:: INPUT RECORDS ::
○ ○ ○
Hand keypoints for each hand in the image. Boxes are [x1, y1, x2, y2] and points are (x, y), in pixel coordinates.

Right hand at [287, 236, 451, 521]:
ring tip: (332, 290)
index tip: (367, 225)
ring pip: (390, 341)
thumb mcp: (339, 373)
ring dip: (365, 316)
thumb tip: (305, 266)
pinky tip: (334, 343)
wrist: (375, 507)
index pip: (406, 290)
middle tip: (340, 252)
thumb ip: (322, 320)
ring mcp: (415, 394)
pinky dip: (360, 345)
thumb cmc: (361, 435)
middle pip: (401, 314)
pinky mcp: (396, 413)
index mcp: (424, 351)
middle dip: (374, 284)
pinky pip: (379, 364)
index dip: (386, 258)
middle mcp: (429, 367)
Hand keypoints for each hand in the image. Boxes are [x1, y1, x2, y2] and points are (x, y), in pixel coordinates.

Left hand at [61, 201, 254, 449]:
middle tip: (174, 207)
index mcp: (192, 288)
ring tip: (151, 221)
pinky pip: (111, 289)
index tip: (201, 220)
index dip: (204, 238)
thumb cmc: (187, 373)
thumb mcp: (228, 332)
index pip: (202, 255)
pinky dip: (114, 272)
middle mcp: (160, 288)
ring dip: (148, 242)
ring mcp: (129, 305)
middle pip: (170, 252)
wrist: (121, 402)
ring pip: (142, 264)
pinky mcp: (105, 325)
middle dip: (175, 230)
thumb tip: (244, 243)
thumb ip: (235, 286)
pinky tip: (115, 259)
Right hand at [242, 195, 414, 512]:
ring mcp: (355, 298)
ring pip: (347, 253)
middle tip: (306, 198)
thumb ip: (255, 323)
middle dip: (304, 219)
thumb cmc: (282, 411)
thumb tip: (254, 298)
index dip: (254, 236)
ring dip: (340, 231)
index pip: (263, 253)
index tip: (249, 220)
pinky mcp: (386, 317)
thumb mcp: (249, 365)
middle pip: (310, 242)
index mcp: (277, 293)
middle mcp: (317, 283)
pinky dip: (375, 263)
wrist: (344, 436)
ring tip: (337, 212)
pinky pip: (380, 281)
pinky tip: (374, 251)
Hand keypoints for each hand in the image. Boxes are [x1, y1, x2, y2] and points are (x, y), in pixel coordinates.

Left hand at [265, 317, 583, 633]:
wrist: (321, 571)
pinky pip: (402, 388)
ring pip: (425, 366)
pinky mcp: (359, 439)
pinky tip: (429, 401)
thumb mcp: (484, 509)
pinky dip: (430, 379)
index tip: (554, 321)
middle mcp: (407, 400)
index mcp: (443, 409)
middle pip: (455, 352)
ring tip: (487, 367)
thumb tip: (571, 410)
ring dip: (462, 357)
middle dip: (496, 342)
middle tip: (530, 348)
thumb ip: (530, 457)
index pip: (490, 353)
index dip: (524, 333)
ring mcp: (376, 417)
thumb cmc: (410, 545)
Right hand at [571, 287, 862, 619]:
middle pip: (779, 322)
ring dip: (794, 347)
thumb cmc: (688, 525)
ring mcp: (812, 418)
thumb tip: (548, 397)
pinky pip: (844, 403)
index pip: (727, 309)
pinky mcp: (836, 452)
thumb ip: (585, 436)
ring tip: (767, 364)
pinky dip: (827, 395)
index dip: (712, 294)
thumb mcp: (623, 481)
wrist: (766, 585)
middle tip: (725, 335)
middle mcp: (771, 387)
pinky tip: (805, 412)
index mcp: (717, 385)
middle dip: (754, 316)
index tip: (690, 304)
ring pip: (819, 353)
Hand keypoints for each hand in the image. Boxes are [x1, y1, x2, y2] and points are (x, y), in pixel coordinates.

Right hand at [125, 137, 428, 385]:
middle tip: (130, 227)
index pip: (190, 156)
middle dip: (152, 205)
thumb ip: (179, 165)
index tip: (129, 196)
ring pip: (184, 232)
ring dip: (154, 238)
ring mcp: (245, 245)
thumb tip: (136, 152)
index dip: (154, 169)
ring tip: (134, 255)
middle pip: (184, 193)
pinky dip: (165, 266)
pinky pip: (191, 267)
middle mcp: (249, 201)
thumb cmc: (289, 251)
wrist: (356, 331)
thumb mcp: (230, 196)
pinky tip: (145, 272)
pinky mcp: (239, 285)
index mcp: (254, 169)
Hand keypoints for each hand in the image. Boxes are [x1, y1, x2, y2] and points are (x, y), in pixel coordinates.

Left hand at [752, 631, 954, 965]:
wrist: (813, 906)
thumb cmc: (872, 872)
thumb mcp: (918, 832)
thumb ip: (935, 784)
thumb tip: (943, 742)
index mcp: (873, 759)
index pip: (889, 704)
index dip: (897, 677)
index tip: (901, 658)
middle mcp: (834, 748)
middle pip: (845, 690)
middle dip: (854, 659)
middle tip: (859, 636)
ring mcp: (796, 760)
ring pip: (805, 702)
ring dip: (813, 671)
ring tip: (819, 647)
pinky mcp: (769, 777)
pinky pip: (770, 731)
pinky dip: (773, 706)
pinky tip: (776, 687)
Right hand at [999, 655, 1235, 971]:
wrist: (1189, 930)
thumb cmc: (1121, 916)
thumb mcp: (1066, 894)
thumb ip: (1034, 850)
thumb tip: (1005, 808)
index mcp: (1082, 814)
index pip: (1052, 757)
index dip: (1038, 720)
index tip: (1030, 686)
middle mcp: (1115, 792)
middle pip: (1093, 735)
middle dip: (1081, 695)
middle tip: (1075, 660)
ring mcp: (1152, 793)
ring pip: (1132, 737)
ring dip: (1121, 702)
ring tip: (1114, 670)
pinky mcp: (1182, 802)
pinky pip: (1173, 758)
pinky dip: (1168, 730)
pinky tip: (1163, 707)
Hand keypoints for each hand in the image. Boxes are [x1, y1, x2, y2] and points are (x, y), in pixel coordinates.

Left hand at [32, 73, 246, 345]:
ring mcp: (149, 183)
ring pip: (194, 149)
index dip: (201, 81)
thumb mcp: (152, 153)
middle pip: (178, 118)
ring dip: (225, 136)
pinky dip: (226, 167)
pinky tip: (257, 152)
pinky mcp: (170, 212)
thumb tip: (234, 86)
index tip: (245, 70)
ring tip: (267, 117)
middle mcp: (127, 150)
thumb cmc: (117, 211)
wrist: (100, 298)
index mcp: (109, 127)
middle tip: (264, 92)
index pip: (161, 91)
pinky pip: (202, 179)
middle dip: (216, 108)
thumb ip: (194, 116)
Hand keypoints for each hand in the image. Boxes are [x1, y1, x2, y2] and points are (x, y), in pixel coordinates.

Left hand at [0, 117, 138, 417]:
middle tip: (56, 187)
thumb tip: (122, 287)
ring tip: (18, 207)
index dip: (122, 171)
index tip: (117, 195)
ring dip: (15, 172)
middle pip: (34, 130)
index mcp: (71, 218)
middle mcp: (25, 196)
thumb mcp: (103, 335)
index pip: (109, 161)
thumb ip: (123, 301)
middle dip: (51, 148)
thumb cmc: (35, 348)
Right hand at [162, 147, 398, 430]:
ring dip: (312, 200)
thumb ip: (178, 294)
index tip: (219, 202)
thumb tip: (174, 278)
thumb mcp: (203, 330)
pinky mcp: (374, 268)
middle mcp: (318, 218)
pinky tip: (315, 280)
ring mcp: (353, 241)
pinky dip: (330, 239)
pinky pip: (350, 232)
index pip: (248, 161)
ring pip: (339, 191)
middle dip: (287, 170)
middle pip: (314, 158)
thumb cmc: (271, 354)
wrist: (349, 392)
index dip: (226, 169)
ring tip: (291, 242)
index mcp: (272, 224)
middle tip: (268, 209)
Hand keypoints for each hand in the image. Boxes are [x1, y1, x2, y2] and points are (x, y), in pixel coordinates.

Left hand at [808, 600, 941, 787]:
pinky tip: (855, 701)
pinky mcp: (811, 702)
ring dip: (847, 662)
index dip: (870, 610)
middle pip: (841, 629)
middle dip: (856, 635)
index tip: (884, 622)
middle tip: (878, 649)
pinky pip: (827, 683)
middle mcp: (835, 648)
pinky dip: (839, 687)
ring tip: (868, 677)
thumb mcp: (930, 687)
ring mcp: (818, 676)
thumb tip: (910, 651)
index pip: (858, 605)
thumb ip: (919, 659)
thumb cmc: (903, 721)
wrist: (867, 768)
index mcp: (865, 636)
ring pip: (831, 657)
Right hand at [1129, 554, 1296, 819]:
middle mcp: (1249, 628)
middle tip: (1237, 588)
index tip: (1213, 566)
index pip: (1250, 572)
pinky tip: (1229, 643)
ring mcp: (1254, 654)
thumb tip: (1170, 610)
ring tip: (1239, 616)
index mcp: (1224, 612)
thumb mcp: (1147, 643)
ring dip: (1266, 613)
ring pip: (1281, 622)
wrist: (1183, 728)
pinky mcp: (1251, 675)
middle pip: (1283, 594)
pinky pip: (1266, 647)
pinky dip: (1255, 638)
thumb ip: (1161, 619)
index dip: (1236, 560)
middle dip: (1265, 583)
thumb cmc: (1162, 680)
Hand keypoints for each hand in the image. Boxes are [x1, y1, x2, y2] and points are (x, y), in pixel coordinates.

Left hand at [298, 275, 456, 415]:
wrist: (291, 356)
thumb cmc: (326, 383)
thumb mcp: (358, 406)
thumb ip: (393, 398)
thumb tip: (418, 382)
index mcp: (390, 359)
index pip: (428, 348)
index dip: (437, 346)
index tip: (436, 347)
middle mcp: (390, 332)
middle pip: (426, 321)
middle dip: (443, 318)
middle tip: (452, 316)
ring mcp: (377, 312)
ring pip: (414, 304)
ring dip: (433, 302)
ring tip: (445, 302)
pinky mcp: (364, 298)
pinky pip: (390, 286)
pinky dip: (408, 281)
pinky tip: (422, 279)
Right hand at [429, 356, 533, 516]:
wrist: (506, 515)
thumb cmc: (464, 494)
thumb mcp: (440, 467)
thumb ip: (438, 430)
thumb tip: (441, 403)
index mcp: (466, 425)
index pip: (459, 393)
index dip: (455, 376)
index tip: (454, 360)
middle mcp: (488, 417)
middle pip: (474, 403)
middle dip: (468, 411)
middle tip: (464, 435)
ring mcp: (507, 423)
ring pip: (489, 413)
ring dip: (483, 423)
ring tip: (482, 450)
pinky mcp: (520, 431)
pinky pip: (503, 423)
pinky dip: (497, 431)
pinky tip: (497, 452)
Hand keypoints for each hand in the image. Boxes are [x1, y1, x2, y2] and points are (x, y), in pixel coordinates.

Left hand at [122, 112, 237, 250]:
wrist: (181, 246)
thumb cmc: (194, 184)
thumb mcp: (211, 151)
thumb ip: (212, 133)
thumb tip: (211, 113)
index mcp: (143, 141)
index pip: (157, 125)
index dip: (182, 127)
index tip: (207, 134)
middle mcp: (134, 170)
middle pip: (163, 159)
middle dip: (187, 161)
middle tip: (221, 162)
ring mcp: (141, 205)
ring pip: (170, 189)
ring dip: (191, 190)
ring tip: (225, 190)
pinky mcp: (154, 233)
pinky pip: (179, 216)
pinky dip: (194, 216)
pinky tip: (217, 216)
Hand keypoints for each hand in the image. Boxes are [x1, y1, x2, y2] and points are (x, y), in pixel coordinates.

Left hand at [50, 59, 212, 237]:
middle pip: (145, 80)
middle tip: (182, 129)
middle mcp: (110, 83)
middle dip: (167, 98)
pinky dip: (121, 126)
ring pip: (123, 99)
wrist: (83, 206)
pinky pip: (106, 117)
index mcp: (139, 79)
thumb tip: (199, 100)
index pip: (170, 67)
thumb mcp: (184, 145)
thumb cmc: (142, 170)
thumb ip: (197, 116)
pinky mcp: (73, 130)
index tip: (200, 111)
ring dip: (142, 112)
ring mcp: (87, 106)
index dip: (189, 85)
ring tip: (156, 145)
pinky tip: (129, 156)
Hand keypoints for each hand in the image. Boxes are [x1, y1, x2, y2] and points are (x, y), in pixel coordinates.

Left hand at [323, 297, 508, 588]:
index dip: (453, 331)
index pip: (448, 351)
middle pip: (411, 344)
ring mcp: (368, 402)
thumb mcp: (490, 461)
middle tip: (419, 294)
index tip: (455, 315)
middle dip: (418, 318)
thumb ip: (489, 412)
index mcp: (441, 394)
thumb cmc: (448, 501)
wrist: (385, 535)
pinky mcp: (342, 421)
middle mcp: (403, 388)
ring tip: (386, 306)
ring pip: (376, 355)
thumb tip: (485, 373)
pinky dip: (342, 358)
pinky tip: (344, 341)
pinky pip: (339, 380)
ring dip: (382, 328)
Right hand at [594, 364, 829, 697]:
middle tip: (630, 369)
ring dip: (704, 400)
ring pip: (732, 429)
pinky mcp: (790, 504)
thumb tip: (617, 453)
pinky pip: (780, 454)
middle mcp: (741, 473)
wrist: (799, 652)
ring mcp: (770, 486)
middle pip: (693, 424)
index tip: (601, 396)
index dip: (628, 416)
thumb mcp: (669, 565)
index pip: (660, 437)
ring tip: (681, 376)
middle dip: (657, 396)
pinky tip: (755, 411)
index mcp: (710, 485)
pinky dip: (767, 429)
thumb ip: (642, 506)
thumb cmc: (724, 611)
○ ○ ○
:: WORK TO BE COMPLETED ::
Restate verbatim all lines from the start of the data through the line containing "middle pip: (401, 314)", with both ends kept.

:: THE COMPLETED TASK ::
Hand keypoints for each hand in the image. Boxes are [x1, y1, x2, y2] and points are (x, y), in pixel coordinates.

Right hand at [287, 236, 451, 521]:
ring tip: (332, 290)
index tip: (367, 225)
ring pip: (390, 341)
thumb mcp: (339, 373)
ring dip: (365, 316)
thumb tip: (305, 266)
pinky tip: (334, 343)
wrist: (375, 507)
index pip: (406, 290)
middle tip: (340, 252)
thumb ip: (322, 320)
ring mcp: (415, 394)
pinky dip: (360, 345)
thumb cmc: (361, 435)
middle pip: (401, 314)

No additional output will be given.